Linguistic evidence suggests that The Dial of Princes is a possible source for some passages in Titus Andronicus by William Shakespeare. Other biographical and historical parallels have led to the suggestion that North may have been the author of the now-lost play Titus and Vespasian, written in 1562, and that this was in turn the source for Shakespeare's own Titus Andronicus. Phrases from North's Dial of Princes may also appear in Shakespeare’s Hamlet.

===Eastern fables ===
His next work was The Morall Philosophie of Doni (1570), a translation of an Italian language version of originally Indian fables, popularly known as The Fables of Bidpai which had come to Europe primarily through Arabic translations.

===Plutarch's Lives===
North published his translation of Plutarch in 1580, basing it on the French version by Jacques Amyot. The first edition was dedicated to Queen Elizabeth, and was followed by another edition in 1595. A third edition of his Plutarch was published, in 1603, with more translated Parallel Lives, and a supplement of other translated biographies.

North's Plutarch was reprinted for the Tudor Translations (1895), with an introduction by George Wyndham.

According to the Encyclopædia Britannica Eleventh Edition, "[i]t is almost impossible to overestimate the influence of North's vigorous English on contemporary writers, and some critics have called him the first master of English prose".
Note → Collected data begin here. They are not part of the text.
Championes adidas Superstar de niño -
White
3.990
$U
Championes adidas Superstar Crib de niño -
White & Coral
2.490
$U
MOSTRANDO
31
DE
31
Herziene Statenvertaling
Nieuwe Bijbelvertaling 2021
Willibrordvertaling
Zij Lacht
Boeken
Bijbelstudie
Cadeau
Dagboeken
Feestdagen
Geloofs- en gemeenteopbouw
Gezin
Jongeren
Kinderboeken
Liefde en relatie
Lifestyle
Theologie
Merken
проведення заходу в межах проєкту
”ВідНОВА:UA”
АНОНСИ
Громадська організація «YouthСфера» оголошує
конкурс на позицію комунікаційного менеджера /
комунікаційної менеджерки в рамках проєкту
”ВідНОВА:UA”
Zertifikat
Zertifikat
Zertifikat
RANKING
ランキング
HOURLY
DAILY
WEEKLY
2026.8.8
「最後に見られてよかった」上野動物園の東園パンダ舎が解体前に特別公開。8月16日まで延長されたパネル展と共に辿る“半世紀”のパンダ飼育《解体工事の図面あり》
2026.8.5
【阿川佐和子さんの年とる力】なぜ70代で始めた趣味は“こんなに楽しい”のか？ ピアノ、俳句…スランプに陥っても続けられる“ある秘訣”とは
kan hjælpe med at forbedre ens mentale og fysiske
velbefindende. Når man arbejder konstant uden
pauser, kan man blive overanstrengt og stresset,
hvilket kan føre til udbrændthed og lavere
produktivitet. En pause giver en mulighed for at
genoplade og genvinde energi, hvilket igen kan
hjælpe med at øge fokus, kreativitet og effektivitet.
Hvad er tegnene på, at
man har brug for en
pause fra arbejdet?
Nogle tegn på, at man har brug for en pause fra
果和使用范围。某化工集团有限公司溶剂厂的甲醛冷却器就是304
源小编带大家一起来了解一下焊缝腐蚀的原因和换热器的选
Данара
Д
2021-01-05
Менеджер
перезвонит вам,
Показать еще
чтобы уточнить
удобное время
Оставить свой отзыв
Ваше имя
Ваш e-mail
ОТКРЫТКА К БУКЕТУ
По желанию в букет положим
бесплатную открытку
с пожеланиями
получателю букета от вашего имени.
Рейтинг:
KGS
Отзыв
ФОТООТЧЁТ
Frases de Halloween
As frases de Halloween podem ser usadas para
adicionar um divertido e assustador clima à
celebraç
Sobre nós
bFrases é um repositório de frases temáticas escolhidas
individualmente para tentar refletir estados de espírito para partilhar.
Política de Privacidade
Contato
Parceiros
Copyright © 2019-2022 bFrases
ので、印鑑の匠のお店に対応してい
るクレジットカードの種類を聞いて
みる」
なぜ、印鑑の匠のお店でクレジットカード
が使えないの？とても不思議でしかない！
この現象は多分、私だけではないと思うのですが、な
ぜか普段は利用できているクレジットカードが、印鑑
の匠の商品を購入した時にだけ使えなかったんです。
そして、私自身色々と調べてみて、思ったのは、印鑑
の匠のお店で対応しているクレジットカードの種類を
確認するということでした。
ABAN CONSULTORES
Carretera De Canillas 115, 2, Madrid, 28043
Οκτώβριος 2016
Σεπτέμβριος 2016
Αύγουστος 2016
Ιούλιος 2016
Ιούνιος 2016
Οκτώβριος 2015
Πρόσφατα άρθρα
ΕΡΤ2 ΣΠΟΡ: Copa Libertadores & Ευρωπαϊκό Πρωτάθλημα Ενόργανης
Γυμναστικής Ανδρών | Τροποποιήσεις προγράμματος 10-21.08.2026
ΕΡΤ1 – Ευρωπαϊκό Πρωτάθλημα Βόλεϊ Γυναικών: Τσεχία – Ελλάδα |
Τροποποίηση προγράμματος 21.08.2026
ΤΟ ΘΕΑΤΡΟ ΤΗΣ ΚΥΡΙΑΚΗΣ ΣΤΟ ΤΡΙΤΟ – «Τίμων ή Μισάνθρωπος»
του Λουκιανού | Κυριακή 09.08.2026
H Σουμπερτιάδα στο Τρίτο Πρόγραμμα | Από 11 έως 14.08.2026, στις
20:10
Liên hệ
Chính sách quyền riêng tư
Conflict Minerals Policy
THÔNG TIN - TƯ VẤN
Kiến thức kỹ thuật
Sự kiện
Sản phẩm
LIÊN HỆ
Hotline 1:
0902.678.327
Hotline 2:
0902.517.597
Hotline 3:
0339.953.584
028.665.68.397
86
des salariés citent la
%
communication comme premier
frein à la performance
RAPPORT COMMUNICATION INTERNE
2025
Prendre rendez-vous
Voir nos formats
===Shakespeare and North===
The Lives translation formed the source from which Shakespeare drew the materials for his Julius Caesar, Coriolanus, Timon of Athens, and Antony and Cleopatra. It is in the last-named play that he follows the Lives most closely, whole speeches being taken directly from North. Some have hypothesized that North wrote plays later adapted by Shakespeare.